Can you pull out each line of the data below that includes the word "format"?

Dataset items:
::::

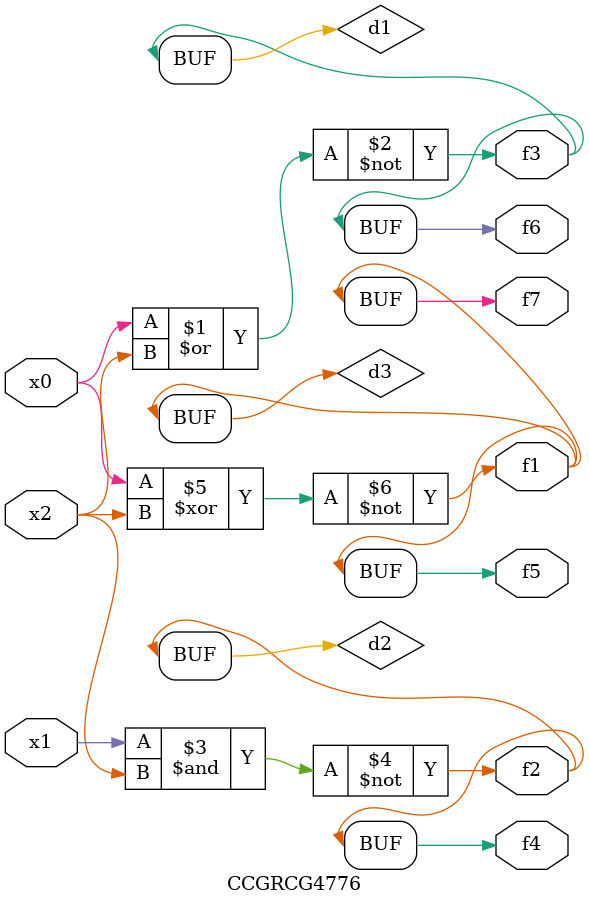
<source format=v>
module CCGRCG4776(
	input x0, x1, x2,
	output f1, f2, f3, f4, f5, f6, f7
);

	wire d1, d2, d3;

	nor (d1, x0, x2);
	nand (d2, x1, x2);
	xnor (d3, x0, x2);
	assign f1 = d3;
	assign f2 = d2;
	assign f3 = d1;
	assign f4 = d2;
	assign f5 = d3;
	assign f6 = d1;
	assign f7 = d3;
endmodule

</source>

::::

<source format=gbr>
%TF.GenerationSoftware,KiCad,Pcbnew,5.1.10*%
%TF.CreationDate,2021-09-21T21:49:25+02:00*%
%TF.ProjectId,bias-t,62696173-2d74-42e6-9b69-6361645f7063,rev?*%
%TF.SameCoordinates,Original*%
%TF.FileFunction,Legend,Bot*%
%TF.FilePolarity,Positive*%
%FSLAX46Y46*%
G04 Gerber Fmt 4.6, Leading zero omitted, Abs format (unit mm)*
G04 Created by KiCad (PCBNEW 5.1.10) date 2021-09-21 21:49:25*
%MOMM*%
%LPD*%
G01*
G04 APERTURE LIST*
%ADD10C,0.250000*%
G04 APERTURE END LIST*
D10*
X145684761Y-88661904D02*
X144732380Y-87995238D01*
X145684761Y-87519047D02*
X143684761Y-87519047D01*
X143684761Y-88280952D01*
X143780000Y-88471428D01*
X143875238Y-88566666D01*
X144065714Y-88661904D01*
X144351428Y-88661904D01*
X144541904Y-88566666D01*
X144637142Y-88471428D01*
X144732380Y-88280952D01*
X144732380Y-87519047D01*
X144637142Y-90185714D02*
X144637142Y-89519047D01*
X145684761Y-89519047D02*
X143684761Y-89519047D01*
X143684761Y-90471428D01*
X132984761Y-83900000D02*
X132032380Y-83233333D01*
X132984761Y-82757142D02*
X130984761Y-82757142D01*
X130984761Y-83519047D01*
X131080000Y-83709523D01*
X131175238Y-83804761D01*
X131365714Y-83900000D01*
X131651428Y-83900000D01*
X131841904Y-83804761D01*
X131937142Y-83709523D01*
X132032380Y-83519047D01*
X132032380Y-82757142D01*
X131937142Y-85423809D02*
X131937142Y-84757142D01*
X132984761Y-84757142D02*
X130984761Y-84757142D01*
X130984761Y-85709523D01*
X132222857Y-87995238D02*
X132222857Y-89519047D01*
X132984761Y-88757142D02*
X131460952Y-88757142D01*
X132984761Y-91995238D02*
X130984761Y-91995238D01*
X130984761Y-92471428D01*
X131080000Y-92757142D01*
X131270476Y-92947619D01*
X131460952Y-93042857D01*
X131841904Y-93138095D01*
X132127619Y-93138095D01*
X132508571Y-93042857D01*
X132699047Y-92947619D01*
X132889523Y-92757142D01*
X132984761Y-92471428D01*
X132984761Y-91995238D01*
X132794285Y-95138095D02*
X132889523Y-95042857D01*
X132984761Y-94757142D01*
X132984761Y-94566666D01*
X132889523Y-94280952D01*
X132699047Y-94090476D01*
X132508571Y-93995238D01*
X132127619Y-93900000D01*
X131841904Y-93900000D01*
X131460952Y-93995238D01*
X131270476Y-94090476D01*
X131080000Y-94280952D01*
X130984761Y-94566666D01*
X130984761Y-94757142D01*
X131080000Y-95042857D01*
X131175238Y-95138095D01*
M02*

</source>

::::

Task solution:
<source format=v>
<source format=gbr>
G04 Gerber Fmt 4.6, Leading zero omitted, Abs format (unit mm)*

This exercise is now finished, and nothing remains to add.